The state’s top court said the grievances of the appellants did not entitle them to compensation. “With respect to their public nuisance claim, though Plaintiffs’ grievances are legitimate, they do not fall within the scope of our State’s public nuisance statute,” the court wrote.

The ruling affirmed a lower court ruling where the judge concluded that “simply being connected to a historical event does not provide a person with unlimited rights to seek compensation”.

The suit was filed by survivors Viola Fletcher, 110, and Lessie Benningfield Randle, 109. The third, Hughes Van Ellis, died last year at 102. The case was filed under Oklahoma’s public nuisance law and the trio argued that violence and destruction wrought on the “Black Wall Street” area more than a century ago continues to resonate today, the BBC reported.

The Tulsa County sheriff, county commissioners and the Oklahoma Military Department were named as defendants in the suit, the BBC added.

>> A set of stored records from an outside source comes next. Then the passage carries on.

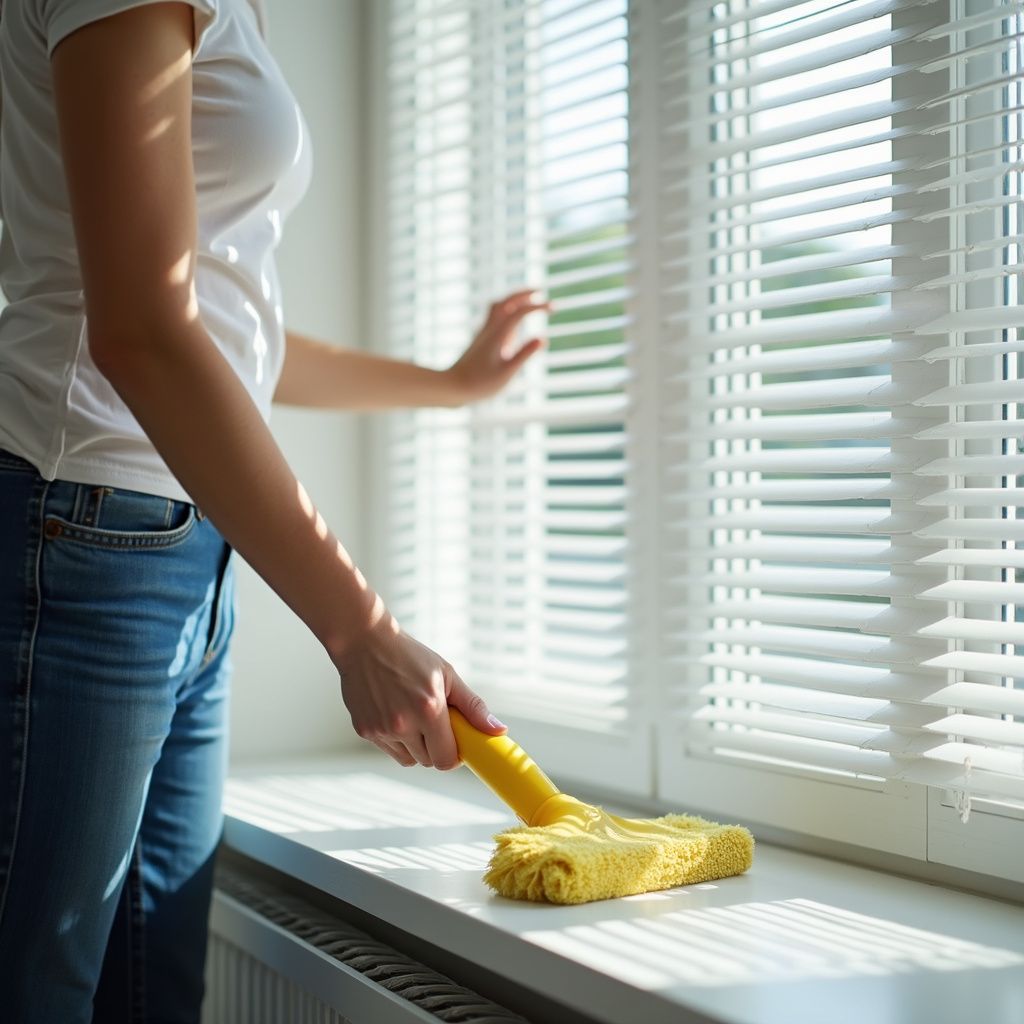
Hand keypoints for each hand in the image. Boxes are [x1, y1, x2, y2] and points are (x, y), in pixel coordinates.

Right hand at [334, 613, 506, 768]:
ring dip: (416, 746)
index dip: (455, 755)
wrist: (364, 642)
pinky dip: (396, 740)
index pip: (447, 759)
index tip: (456, 742)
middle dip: (436, 748)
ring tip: (413, 715)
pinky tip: (394, 713)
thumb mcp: (447, 675)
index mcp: (429, 709)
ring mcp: (381, 729)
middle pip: (429, 762)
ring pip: (409, 759)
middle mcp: (404, 723)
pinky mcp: (364, 731)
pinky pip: (390, 750)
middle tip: (435, 723)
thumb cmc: (409, 656)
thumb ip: (473, 706)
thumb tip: (499, 730)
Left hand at [446, 288, 549, 403]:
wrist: (452, 387)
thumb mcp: (507, 372)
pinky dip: (507, 311)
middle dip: (525, 294)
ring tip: (529, 300)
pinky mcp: (481, 340)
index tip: (555, 307)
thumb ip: (524, 354)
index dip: (538, 306)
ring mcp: (484, 333)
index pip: (520, 311)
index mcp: (498, 334)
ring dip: (514, 299)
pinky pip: (494, 317)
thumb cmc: (480, 384)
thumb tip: (543, 338)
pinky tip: (514, 323)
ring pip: (498, 306)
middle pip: (507, 301)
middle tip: (541, 292)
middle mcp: (490, 329)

Tulsa’s Black Wall Street was a prosperous Black community that had a large working-class population, including doctors, lawyers, and other professionals. However, resentment toward Black prosperity caused a white mob to kill hundreds of residents, burn more than 1,250 homes, and erase years of Black success.

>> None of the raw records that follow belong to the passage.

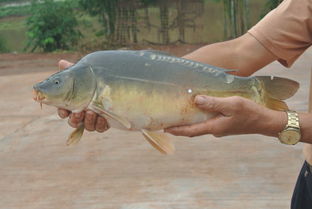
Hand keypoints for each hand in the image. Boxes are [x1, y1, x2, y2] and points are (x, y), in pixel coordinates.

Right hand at [57, 60, 108, 131]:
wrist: (117, 86)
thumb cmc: (96, 79)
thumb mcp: (85, 74)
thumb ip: (72, 71)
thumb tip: (61, 62)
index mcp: (74, 103)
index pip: (64, 112)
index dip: (63, 112)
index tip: (64, 110)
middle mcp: (82, 113)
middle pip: (74, 121)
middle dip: (75, 119)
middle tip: (78, 113)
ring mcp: (93, 119)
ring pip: (87, 126)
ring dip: (88, 121)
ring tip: (92, 112)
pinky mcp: (104, 123)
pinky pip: (100, 128)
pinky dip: (100, 124)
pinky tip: (103, 118)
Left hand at [165, 95, 286, 137]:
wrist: (265, 122)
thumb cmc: (250, 112)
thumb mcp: (232, 104)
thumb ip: (214, 103)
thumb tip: (196, 100)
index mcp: (214, 127)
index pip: (190, 131)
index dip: (176, 130)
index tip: (164, 128)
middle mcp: (214, 130)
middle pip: (192, 130)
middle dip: (179, 127)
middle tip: (167, 121)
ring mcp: (219, 128)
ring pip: (199, 125)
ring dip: (188, 122)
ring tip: (178, 114)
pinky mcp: (224, 125)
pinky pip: (207, 122)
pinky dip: (199, 118)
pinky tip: (197, 109)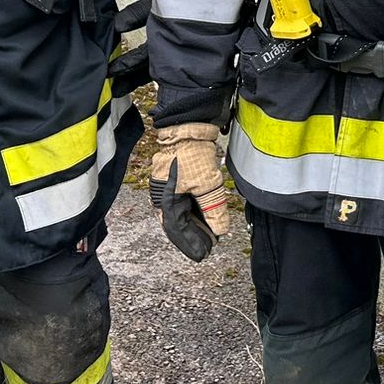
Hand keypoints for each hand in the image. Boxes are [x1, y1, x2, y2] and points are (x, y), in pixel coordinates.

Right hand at [150, 123, 228, 260]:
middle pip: (178, 224)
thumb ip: (214, 210)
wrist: (188, 128)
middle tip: (208, 250)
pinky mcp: (175, 182)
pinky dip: (194, 213)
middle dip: (194, 237)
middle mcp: (163, 197)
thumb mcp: (208, 185)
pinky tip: (205, 220)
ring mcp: (168, 189)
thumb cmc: (194, 154)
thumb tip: (220, 231)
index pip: (176, 229)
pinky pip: (184, 203)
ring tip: (210, 238)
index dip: (190, 243)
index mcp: (165, 200)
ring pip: (181, 214)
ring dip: (195, 226)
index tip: (203, 254)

Besides the destruction of properties, the 1921 massacre also destroyed inheritance that could be passed to generations. “When the violence ended, Tulsa Negroes were homeless,” the Journal of Black Studies noted in 1972.

The case may be the last opportunity for survivors Fletcher and Randle to receive compensation for the devastating attack, according to the BBC.

“There is no going to the United States Supreme Court. There is no going to the federal court system. This is it,” their attorney, Damario Solomon-Simmons, previously argued in a legal brief.

Meanwhile, the attorney of the remaining survivors said the victims plan to file a petition for the Oklahoma Supreme Court to rehear the case and reconsider their decision.